**RECORDS FOR THIS TASK**:
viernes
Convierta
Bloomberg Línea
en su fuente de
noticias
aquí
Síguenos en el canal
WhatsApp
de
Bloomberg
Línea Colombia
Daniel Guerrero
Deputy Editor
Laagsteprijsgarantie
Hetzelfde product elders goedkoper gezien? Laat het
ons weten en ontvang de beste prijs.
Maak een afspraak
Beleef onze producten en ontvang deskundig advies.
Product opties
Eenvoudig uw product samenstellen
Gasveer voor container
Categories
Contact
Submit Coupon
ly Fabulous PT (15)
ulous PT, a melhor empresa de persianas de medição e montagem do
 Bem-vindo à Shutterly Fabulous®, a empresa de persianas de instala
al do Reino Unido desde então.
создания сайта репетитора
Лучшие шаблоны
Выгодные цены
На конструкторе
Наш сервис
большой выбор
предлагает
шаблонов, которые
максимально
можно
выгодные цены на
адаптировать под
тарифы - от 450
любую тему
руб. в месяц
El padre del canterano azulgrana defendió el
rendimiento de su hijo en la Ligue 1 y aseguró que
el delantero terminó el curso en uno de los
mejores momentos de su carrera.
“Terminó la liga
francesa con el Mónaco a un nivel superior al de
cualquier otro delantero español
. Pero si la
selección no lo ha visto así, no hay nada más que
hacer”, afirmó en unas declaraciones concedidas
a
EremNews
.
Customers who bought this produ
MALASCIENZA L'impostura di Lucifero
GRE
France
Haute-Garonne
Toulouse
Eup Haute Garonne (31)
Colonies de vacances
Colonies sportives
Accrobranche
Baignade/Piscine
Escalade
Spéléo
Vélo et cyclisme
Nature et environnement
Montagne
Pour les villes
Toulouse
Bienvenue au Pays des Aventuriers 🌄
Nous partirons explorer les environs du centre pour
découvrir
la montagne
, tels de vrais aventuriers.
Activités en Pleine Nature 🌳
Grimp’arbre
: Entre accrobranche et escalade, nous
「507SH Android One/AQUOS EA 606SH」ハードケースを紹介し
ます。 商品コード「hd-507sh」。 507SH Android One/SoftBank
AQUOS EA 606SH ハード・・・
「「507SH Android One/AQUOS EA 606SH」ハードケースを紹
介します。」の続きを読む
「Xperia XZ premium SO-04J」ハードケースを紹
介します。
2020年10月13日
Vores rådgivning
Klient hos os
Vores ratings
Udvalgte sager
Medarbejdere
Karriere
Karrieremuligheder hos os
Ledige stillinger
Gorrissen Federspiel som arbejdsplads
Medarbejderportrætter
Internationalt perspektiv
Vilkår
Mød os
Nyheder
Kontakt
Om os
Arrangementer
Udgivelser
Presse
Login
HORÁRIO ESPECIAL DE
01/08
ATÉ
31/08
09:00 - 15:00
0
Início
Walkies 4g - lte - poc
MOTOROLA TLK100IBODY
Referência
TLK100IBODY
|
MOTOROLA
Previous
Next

**THE PROBLEM**: If a line in the records contains the string "Colonies", copy it out.

**OUTPUT FOR THIS TASK**:
Colonies de vacances
Colonies sportives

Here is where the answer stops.